Our exploratory work suggests that simulation-based assessments for pediatric interns may play a valuable role in informing placement of pediatric interns on the Pediatric Milestones and furthermore may serve as an early warning system for struggling trainees. However, future research will require extensive rater training, validated measurement instruments, tests of case equivalency, larger sample sizes, and multiple institutions.
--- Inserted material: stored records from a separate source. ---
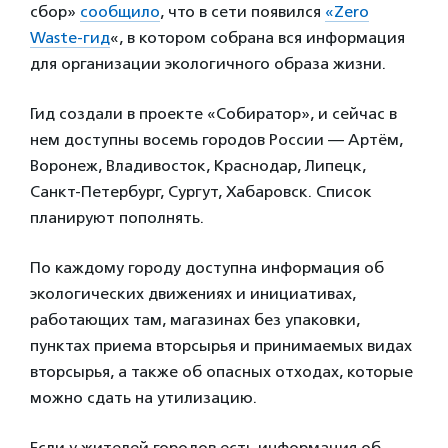
сбор»
сообщило
, что в сети появился
«Zero
Waste-гид
«, в котором собрана вся информация
для организации экологичного образа жизни.
Гид создали в проекте «Собиратор», и сейчас в
нем доступны восемь городов России — Артём,
Воронеж, Владивосток, Краснодар, Липецк,
Санкт-Петербург, Сургут, Хабаровск. Список
планируют пополнять.
По каждому городу доступна информация об
экологических движениях и инициативах,
работающих там, магазинах без упаковки,
пунктах приема вторсырья и принимаемых видах
вторсырья, а также об опасных отходах, которые
можно сдать на утилизацию.
Если у жителей городов есть информация об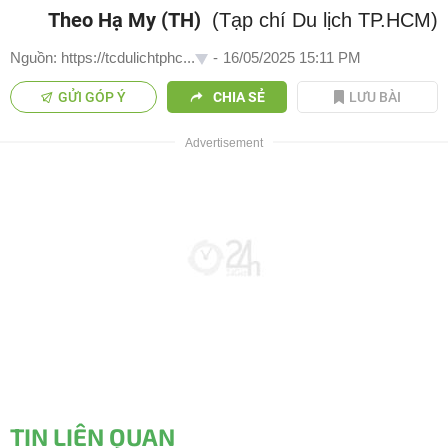
Theo Hạ My (TH)
(Tạp chí Du lịch TP.HCM)
Nguồn: https://tcdulichtphc...
-
16/05/2025 15:11 PM
GỬI GÓP Ý
CHIA SẺ
LƯU BÀI
TIN LIÊN QUAN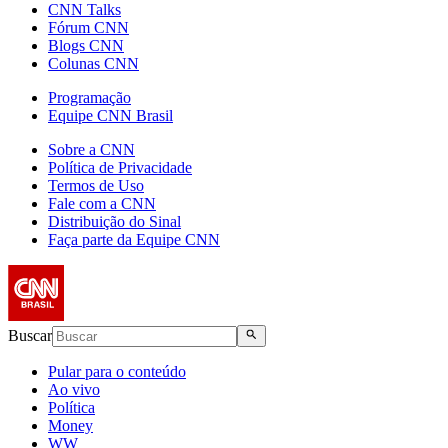
CNN Talks
Fórum CNN
Blogs CNN
Colunas CNN
Programação
Equipe CNN Brasil
Sobre a CNN
Política de Privacidade
Termos de Uso
Fale com a CNN
Distribuição do Sinal
Faça parte da Equipe CNN
Buscar
Pular para o conteúdo
Ao vivo
Política
Money
WW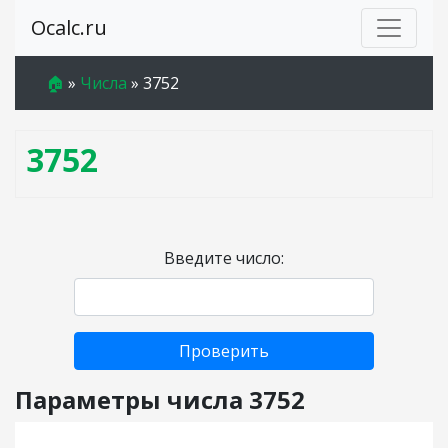
Ocalc.ru
🏠
»
Числа
»
3752
3752
Введите число:
Проверить
Параметры числа 3752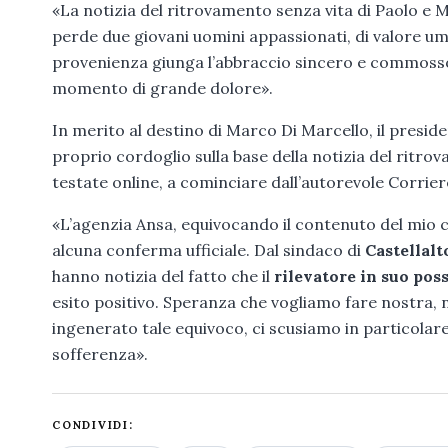
«La notizia del ritrovamento senza vita di Paolo e
perde due giovani uomini appassionati, di valore uman
provenienza giunga l’abbraccio sincero e commosso 
momento di grande dolore».
In merito al destino di Marco Di Marcello, il preside
proprio cordoglio sulla base della notizia del ritro
testate online, a cominciare dall’autorevole Corriere
«L’agenzia Ansa, equivocando il contenuto del mio 
alcuna conferma ufficiale. Dal sindaco di
Castellalt
hanno notizia del fatto che il
rilevatore in suo pos
esito positivo. Speranza che vogliamo fare nostra, n
ingenerato tale equivoco, ci scusiamo in particolar
sofferenza».
CONDIVIDI: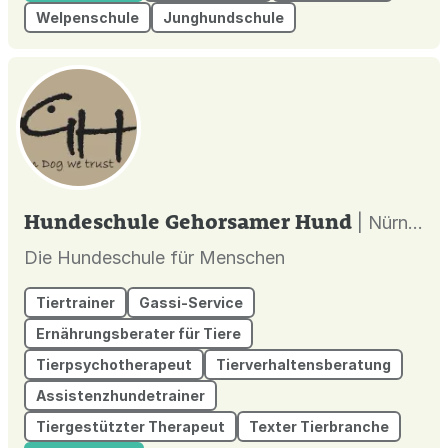
Welpenschule
Junghundschule
Hundeschule Gehorsamer Hund
| Nürnberg |
Die Hundeschule für Menschen
Tiertrainer
Gassi-Service
Ernährungsberater für Tiere
Tierpsychotherapeut
Tierverhaltensberatung
Assistenzhundetrainer
Tiergestützter Therapeut
Texter Tierbranche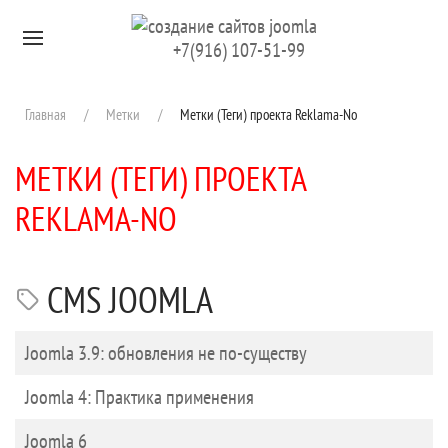
Перейти к содержимому
+7(916) 107-51-99
Главная
Метки
Метки (Теги) проекта Reklama-No
МЕТКИ (ТЕГИ) ПРОЕКТА
REKLAMA-NO
CMS JOOMLA
Заголовок
Joomla 3.9: обновления не по-существу
Joomla 4: Практика применения
Joomla 6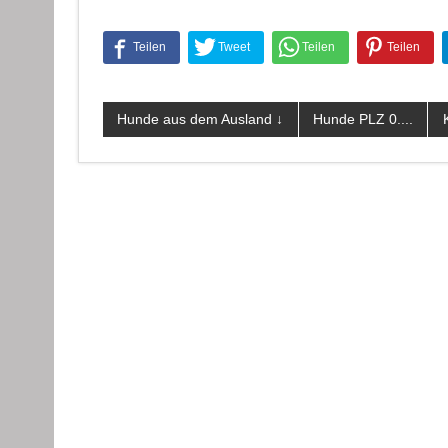
Hunde aus dem Ausland ↓
Hunde PLZ 0....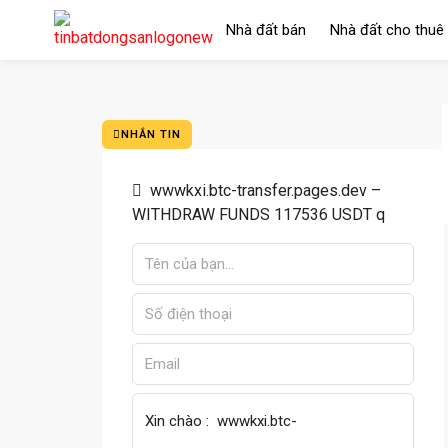
Nhà đất bán
Nhà đất cho thuê
NHẮN TIN
wwwkxi.btc-transfer.pages.dev –
WITHDRAW FUNDS 117536 USDT q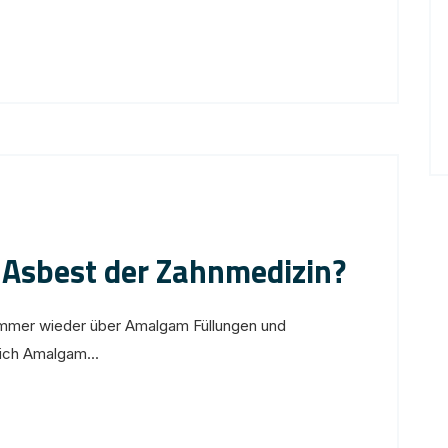
Asbest der Zahnmedizin?
immer wieder über Amalgam Füllungen und
lich Amalgam...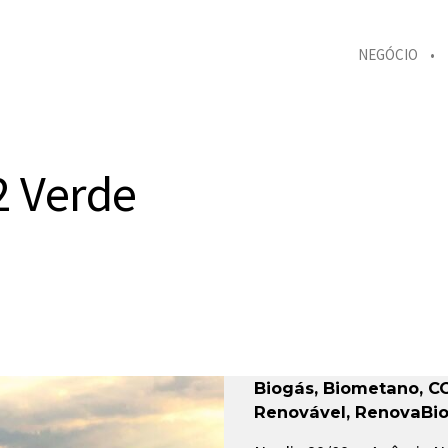
NEGÓCIO
2 Verde
Biogás
,
Biometano
,
C
Renovável
,
RenovaBi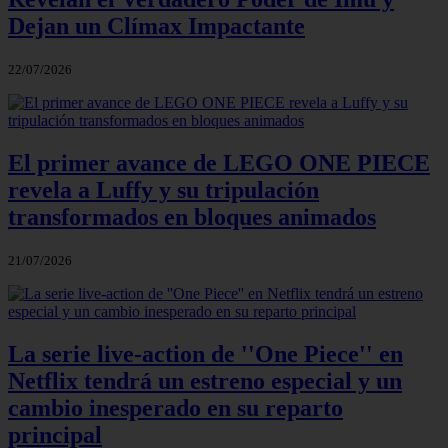
Dejan un Clímax Impactante
22/07/2026
El primer avance de LEGO ONE PIECE
revela a Luffy y su tripulación
transformados en bloques animados
21/07/2026
La serie live-action de ''One Piece'' en
Netflix tendrá un estreno especial y un
cambio inesperado en su reparto
principal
For their assistance with this study, we would like to acknowledge several people. Drs. Nina Gluchowski, Daniel Hall, and Anne Murray were instrumental as chief residents in helping to run our simulations, participate as confederates, and aid in running the simulation debriefings. Our coordinators, Melissa Lopes, Melissa Nieves, Celeste Radosevich, and Teresa Urena played the role of parents in our simulations. Drs. Kathryn Brigham, Josephine Lok, and Takara Stanley were evaluators for our summative simulation cases. Melissa Lopes also collected and entered the data for all of our evaluations and created Disney-themed code names to protect the identities of our subjects. Lastly, A.F.V. would like to acknowledge and thank the leaders of the Rabkin Fellowship in Medical Education, Dr. Christopher Smith and Lori Newman, for their support and mentorship throughout the implementation of this study, as well as the other Rabkin fellows for their feedback and encouragement.